# B12 Sentra Dashboard Swap



## Darkone121 (Aug 19, 2010)

Ok so in my 1990 2 Door Sedan Sentra I have the ugliest Dashboard, I looked around in the Junk yard and found a slightly nicer one. (Mine is completely cracked and is in terrible condition) 

Stupid me, I painted the new Dashboard with Landau Black (Looks amazing) with the SEM Paint, BUT, it doesn't fit, some of the hinges are sticking out in the medal bar thats behind the dashboard. And a few other things.

Does anyone know what specific pieces I need to put this Nice Dashboard in? I already painted it and everything and I'd like to swap this one with my old one, So i just need to know the appropriate "medals" that I need to swap in order to make this fit.


Here's some pictures.

My old torn up one....





























And the new one that doesn't fit....





























Sorry if the pictures don't look to great....got them off my phone, plus theirs not much light in my garage...


Any help would be appreciated.


----------



## ahardb0dy (Nov 9, 2003)

what car did the new one come out of?
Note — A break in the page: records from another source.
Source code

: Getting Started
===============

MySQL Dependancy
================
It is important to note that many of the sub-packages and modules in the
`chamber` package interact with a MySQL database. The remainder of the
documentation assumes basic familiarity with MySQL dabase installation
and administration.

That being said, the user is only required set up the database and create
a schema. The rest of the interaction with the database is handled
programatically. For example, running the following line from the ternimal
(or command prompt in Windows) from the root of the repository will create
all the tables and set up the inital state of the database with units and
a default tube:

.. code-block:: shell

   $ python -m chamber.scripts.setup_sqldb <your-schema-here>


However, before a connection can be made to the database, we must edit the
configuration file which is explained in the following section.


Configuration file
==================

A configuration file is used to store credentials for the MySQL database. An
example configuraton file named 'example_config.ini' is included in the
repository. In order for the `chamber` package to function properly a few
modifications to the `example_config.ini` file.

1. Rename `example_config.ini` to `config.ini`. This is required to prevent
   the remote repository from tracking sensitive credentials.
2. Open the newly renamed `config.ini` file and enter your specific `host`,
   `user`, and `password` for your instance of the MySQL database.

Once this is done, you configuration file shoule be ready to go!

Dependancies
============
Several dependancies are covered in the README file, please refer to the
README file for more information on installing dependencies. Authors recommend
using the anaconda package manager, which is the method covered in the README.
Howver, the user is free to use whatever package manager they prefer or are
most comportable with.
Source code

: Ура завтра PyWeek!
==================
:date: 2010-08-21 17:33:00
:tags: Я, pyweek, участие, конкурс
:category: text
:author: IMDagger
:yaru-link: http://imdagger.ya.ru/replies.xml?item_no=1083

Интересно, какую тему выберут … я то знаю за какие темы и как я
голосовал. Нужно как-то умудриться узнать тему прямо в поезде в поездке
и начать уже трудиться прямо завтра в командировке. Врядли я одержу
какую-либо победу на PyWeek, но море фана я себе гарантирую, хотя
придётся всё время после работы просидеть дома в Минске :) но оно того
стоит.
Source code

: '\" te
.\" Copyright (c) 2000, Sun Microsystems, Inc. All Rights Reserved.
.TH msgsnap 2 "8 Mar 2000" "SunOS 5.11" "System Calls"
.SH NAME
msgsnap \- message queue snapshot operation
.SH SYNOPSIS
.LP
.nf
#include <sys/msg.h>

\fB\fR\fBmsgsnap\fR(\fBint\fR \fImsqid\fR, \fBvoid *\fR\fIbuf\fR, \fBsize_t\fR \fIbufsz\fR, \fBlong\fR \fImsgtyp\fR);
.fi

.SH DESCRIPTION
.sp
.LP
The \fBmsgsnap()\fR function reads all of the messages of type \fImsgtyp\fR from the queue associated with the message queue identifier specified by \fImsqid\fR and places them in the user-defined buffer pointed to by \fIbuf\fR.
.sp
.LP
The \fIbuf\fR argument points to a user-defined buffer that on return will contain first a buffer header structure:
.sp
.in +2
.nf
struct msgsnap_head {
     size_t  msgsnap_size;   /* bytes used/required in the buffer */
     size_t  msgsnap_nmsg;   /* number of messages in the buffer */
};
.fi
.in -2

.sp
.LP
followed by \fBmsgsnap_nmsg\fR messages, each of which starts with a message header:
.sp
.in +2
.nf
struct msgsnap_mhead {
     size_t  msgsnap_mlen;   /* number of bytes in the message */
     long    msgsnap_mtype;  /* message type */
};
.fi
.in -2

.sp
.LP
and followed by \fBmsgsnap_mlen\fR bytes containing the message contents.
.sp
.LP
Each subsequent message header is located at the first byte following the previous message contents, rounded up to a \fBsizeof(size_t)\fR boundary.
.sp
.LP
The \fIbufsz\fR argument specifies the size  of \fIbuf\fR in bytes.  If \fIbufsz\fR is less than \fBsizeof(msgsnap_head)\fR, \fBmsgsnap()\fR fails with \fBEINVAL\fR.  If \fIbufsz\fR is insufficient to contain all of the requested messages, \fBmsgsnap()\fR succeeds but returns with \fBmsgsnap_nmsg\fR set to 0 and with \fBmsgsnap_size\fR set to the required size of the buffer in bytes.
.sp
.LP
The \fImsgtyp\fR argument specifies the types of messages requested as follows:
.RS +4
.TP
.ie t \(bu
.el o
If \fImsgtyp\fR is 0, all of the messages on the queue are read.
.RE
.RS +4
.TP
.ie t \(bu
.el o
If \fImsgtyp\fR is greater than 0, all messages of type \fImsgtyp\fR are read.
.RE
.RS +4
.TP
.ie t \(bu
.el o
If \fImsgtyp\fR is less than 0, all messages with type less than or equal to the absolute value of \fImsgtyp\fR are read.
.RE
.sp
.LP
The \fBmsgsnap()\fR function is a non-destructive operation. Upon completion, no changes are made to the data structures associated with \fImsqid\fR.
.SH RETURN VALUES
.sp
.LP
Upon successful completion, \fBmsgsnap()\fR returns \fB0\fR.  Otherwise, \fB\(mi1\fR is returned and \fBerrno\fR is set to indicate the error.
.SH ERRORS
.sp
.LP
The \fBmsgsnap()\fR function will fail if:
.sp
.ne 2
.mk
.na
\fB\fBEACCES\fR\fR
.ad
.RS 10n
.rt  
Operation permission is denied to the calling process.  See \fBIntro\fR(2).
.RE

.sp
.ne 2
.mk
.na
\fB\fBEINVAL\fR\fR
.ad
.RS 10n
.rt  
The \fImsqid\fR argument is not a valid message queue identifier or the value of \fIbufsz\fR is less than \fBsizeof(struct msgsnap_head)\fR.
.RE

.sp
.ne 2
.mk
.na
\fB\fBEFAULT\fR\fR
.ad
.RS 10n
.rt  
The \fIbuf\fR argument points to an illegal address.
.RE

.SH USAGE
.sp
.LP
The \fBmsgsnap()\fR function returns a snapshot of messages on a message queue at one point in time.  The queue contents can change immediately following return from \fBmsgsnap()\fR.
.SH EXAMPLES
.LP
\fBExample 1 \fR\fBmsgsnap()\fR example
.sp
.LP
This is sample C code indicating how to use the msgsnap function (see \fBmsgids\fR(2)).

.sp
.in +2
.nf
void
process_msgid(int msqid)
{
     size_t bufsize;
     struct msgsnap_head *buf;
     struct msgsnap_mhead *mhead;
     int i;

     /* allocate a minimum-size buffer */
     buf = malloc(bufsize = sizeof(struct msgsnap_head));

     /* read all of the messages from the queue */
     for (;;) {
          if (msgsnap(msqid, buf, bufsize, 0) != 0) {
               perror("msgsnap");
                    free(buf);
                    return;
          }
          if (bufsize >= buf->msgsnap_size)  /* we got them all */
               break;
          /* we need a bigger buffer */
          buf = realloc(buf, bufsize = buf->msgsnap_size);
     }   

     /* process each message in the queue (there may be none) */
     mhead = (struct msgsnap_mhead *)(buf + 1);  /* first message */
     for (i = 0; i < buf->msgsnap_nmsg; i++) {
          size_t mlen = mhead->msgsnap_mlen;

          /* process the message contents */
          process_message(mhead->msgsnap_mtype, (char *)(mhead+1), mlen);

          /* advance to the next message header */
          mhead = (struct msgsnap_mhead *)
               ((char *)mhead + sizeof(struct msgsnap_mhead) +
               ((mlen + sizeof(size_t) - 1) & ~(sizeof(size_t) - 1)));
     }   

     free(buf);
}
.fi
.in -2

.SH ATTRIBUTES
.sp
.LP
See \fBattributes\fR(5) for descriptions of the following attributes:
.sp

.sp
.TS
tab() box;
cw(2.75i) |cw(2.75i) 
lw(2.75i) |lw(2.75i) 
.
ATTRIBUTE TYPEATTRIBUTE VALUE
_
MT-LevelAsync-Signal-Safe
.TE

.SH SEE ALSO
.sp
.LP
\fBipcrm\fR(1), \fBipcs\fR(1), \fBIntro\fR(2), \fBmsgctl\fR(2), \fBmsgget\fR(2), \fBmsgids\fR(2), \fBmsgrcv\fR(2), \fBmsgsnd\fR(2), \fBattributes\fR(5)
With those speaker grilles it looks like it came out of a pulsar?


----------



## Darkone121 (Aug 19, 2010)

Nope! Came straight from a 89 Nissan Sentra Sedan 2DR. I guess I need to go back in the junk yard, find the same exact Dashboard, and grab all the parts behind it. :/ Hope everything fits well.

The old Dashboard was so crappy, everything was it's own piece. This dashboard on the other hand is all in one. And it's in GREAT condition.


----------